Now it has been applied to many areas, and is considered a universal economic principle:
1. 20% of customers account for 80% of sales volume
2. 20% of customers account for 80% of profits (not necessarily the same customers!)
3. 20% of the people own 80% of the wealth
4. 20% of cars produce 80% of the pollution
5. 20% of sales campaigns produce 80% of the results
6. 20% of errors produce 80% of complaints
7. 20% of your work produces 80% of your results

The second to last point is interesting if you work in sales, service, or manufacturing – and that’s most of us, isn’t it? It means that if you can determine which small part of your job causes most of the problems, you can streamline yourself greatly with a minimal amount of effort. By fixing 1/5 of your “challenges”, you fix 4/5 of your losses. Now that’s leveraging your time! And, once you’re there, it means there’s not much point to working on the other 80%.

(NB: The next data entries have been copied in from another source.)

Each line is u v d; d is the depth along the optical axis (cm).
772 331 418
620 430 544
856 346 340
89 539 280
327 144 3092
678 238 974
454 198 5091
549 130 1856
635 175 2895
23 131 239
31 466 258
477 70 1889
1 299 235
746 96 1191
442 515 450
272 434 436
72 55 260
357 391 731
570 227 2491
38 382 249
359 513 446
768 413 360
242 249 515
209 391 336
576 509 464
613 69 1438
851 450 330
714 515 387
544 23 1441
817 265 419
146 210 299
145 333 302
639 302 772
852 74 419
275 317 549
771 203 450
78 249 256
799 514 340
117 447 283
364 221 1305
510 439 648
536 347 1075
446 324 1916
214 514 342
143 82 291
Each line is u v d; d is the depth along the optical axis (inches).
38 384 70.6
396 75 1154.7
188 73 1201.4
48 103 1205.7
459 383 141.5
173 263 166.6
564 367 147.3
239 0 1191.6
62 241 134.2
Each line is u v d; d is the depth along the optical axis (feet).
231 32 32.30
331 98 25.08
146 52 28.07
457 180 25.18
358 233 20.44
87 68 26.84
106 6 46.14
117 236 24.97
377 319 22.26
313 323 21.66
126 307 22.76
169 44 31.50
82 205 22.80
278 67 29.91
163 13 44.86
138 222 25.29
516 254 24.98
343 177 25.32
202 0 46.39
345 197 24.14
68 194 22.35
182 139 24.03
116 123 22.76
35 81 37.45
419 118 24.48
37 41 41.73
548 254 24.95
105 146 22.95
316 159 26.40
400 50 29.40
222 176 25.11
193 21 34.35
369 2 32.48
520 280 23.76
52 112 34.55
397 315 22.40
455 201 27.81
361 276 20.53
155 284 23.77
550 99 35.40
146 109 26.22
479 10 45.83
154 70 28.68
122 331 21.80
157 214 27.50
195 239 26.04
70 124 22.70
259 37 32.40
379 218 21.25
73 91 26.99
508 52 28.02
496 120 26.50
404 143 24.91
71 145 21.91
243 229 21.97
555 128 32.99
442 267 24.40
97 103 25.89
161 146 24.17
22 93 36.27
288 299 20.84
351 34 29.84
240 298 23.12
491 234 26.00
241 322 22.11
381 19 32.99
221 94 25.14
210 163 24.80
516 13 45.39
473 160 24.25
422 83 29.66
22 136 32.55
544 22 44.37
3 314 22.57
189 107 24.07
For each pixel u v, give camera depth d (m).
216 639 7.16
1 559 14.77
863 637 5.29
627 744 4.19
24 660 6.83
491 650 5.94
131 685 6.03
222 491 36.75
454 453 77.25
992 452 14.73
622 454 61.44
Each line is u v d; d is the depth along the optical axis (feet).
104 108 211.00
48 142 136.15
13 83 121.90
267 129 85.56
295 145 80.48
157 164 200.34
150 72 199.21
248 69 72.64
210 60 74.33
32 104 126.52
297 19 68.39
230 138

And the last one is the big one. As we’ve just started a new year, you’re probably looking at several areas you plan to improve. You have resolutions and goals that you’d like to meet in the coming year. But what if you could pare down your goals to a few steps most likely to get you where you want to be?

80/20 and You
Let’s start with a pretty easy application – your To Do list. Take it out, and look it over and pick out the 1 in 5 things that will give you the biggest returns. Focus on those, and forget the rest. I know this seems extreme, but it works. Once you have your top 20% done, you can re-work your list and get into the next part, or maybe new things will come to the top of your list.

Keep in mind this is a rule of thumb. It won’t always work out – maybe you have eight things on your To Do list. Or you see that 40% of you work creates most of your productivity. You will have to determine how it fits in your life. Here is an example on how to apply it to your finances. The principle is critical though: a minority of your efforts create most of your results. This demonstrates leverage and inverse leverage – you don’t want to spend half your time getting 10% results!

So make this a core philosophy, and streamline your life. A little efficiency at the right place can make a huge difference!